„Das weiß ich nicht; davon habe ich keine Ahnung; wohl ein Scherz, denke ich.“

„Sehr angenehm, das plötzlich zu erfahren! Sollte sie es wirklich fertiggebracht haben, sich für dich zu interessieren? Hat dich doch selbst noch einen ‚Narren‘ und ‚Idioten‘ genannt.“

„Das hätten Sie mir auch nicht zu sagen brauchen,“ bemerkte der Fürst vorwurfsvoll, wenn auch sehr leise.

„Sei nicht bös. Sie ist ein eigenwilliges, verrücktes, verzogenes Mädchen, – liebt sie, so wird sie unbedingt vor den anderen über ihn herziehen und ihn verspotten; ich war genau so. Nur, bitte, triumphier’ deshalb noch nicht, mein Täubchen, noch ist sie nicht dein! Niemals werde ich das glauben! Ich sage es dir, damit du jetzt gleich deine Maßregeln ergreifen kannst. Hör’ mal, schwöre mir, daß du nicht mit jener verheiratet bist.“

„Lisaweta Prokofjewna! Was fällt Ihnen ein? Erbarmen Sie sich!“ Der Fürst sprang fast vom Stuhl auf.
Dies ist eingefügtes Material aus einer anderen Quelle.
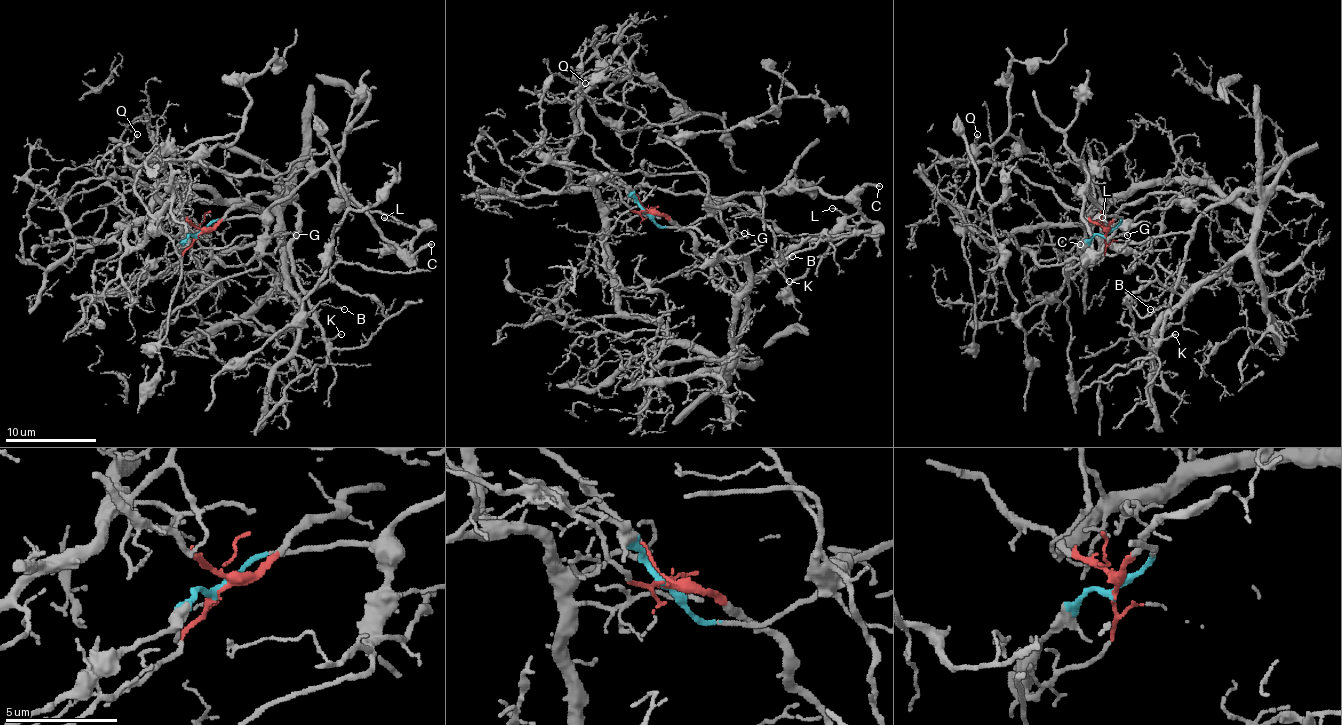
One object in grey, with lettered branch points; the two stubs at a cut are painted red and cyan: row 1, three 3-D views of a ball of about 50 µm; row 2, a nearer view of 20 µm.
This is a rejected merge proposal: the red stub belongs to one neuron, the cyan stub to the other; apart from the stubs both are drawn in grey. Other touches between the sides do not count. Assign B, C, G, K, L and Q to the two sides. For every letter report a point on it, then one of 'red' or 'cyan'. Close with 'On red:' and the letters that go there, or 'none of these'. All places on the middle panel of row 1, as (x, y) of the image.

„Aber fast hättest du sie doch geheiratet?“

„Fast hätte ich sie geheiratet,“ murmelte der Fürst, zu Boden blickend, und er senkte den Kopf tiefer.

„Was, bist du dann etwa in sie verliebt, wenn es so ist? Bist du jetzt ihretwegen hergekommen? Wegen jener?“

„Ich bin nicht deshalb hergekommen, um zu heiraten,“ antwortete der Fürst.